The civil service, often overlooked as worthy of praise when compared to frontline roles in the health service, schools, police and armed services, has held this country together in the past few years. Dedicated civil servants, often at the receiving end of criticism from some politicians who like to scapegoat them – despite clearly having no idea what they actually do – have gone above and beyond to deal with Brexit, the Covid pandemic, and to keep the country running while the Conservative Party holds a never-ending series of leadership contests.
Cutting public spending means that many of these workers will face the sack, and that public services upon which people rely will have to be stopped. Where is the debate about what the government can do, should do, and what services we can afford to lose? There is no honest discussion – there is only rhetoric implying these things will happen with no pain, while those who are supposed to lead bicker amongst themselves about who is the least likely to continue the UK’s spiral into ungovernable insignificance.
"Where is the debate about what the government can do, should do, and what services we can afford to lose? There is no honest discussion – there is only rhetoric"

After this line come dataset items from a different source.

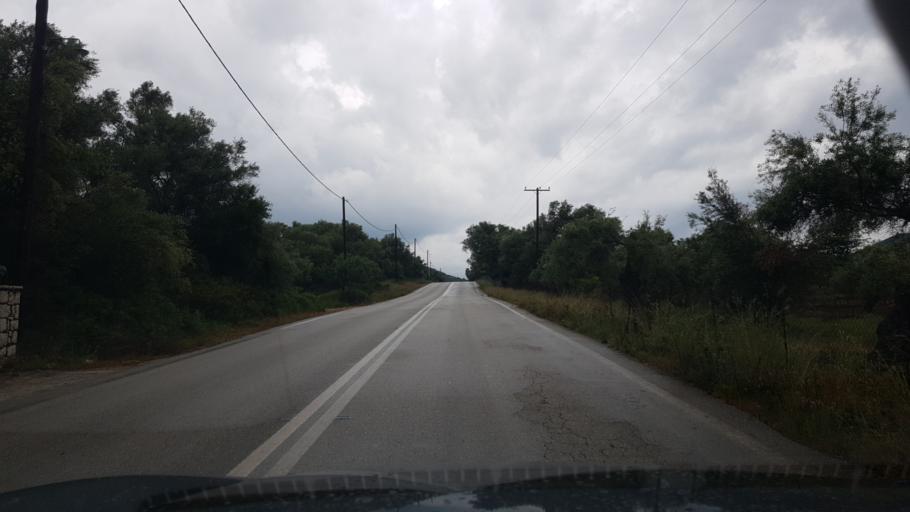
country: GR
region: Ionian Islands
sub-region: Lefkada
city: Nidri
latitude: 38.6362
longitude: 20.6723
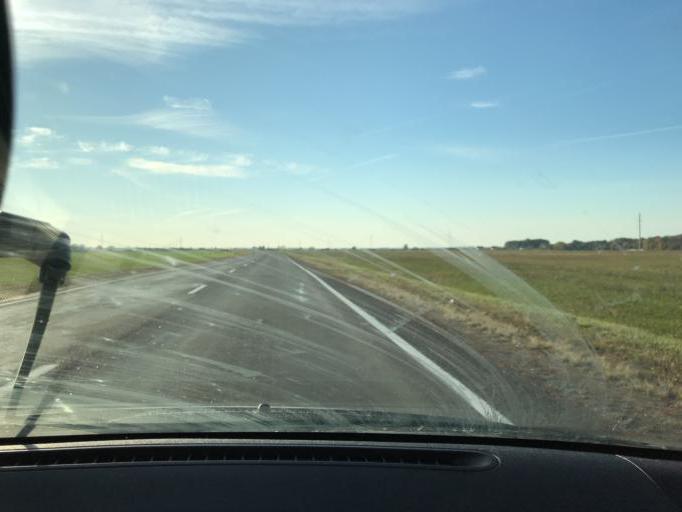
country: BY
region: Brest
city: Antopal'
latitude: 52.2259
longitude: 24.7354
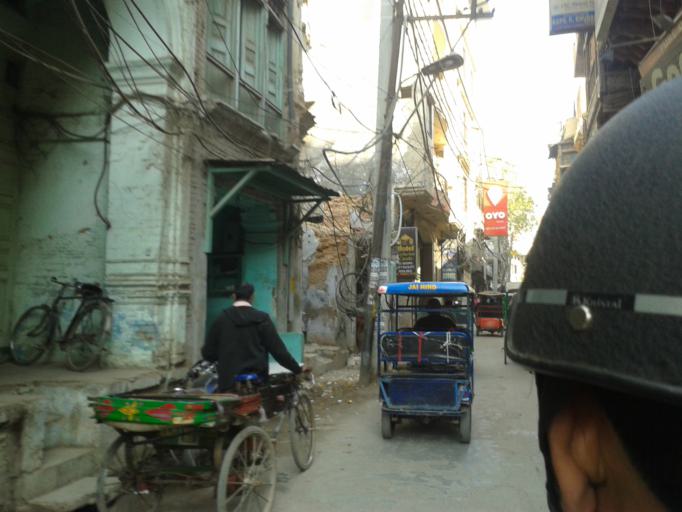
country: IN
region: Punjab
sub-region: Amritsar
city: Amritsar
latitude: 31.6224
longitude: 74.8783
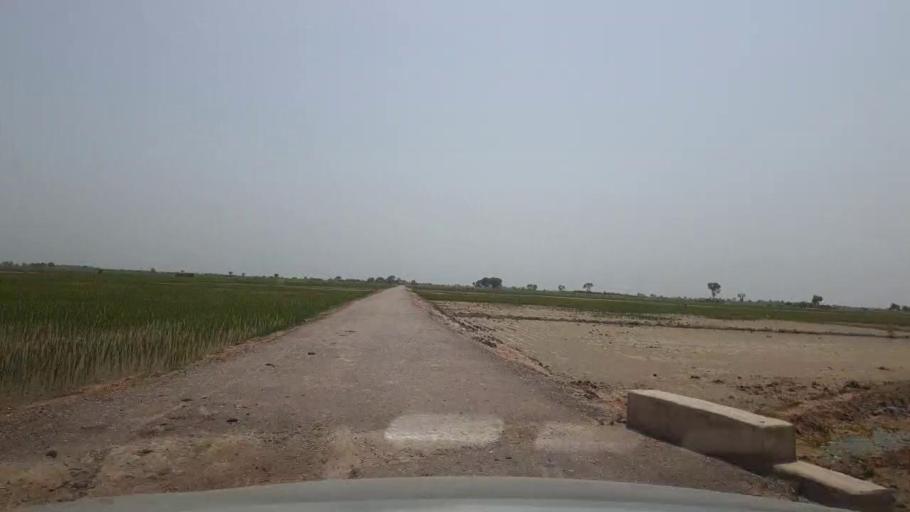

I can accept that the current chancellor – at least, at the time of writing – has been dealt a difficult hand by his predecessor, who failed his probation period. But these are serious decisions he is making and with no prime minister it is hard to see what authority or democratic legitimacy he has to make them. Another question arises: will the next prime minister and cabinet be tied to the conclusions he reaches?
Good government cannot operate in this way. How can civil servants, their futures on the line, deliver in the face of such uncertainty? It’s currently impossible to know who your minister will be in a week’s time, let alone what government policy will be. Huge spending cuts must not be drawn up on the back of an envelope in the space of a few days. There are no easy “efficiency savings” left to be found after 12 years of cuts. The new PM and chancellor must think again.